I met him first at the office, in the queue for a latte, or as I passed the treadmills at the gym. I saw two things:
- a middle-aged man with thinning grey hair and a beyond healthy beer gut.
- a small boy, arms like chopsticks, dressed in dirty grey underwear, exposed and crying.
The two bodies fused, small limbs enshrined in adult fat so the man would not exist without the boy.
I spoke: impersonal words about the germ-filled air-conditioning, the barista being slow, or how the treadmills add a mile per hour to the registered speed. He flinched, and I froze.
“That's the way of things,” he responded and clasped his arm across his stomach gripping his elbow, shielding his body. In the coffee queue, in the office, by the treadmill, I was too close, and I stepped away.
For a moment, his chest was bare. Concentric circles of standing stones punctured his torso as proud above his chest as they were deep within his flesh. There were bloody tracks from boulders, dragged across his skin.

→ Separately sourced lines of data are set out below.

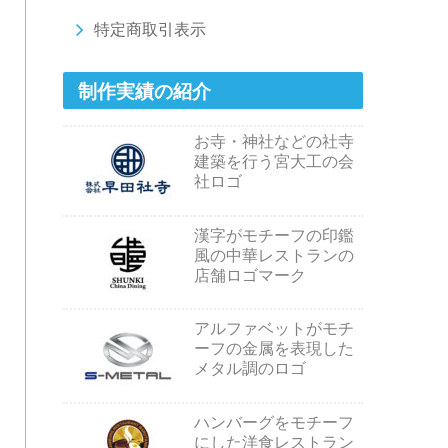
特定商取引表示
制作実績の紹介
お寺・神社などの社寺
建築を行う宮大工の会
社ロゴ
漢字がモチーフの印鑑
風の中華レストランの
店舗ロゴマーク
アルファベットがモチ
ーフの金属を表現した
メタル調のロゴ
ハンバーグをモチーフ
にした洋食レストラン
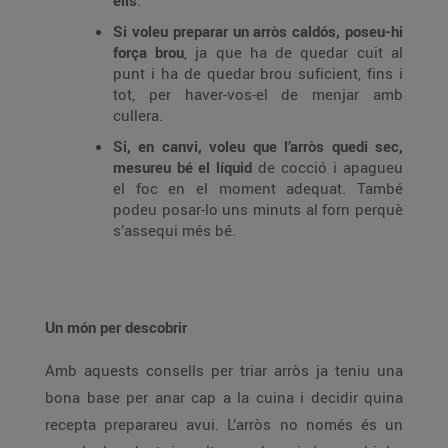
ells
.
Si voleu preparar un arròs caldós, poseu-hi
força brou
, ja que ha de quedar cuit al
punt i ha de quedar brou suficient, fins i
tot, per haver-vos-el de menjar amb
cullera.
Si, en canvi, voleu que l’arròs quedi sec,
mesureu bé el líquid
de cocció i apagueu
el foc en el moment adequat. També
podeu posar-lo uns minuts al forn perquè
s’assequi més bé.
Un món per descobrir
Amb aquests consells per triar arròs ja teniu una
bona base per anar cap a la cuina i decidir quina
recepta preparareu avui. L’arròs no només és un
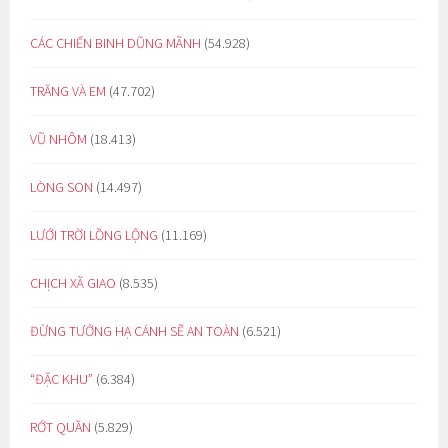
CÁC CHIẾN BINH DŨNG MÃNH
(54.928)
TRĂNG VÀ EM
(47.702)
VŨ NHÔM
(18.413)
LÒNG SON
(14.497)
LƯỚI TRỜI LỒNG LỘNG
(11.169)
CHỊCH XÃ GIAO
(8.535)
ĐỪNG TƯỞNG HẠ CÁNH SẼ AN TOÀN
(6.521)
“ĐẶC KHU”
(6.384)
RỚT QUẦN
(5.829)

My hands were hot, my skin itchy, and I longed to feel the cool stone on my skin. But any touch would aggravate his wounds. I didn’t place my hand on his arm in the office, or on his shoulder in the coffee queue, or over his hand as it gripped the treadmill. I watched as he twisted his fingers together so tightly they turned to stone.
Someone touched this man too much when he was a boy dressed in dirty grey underwear and crying, so I said hello.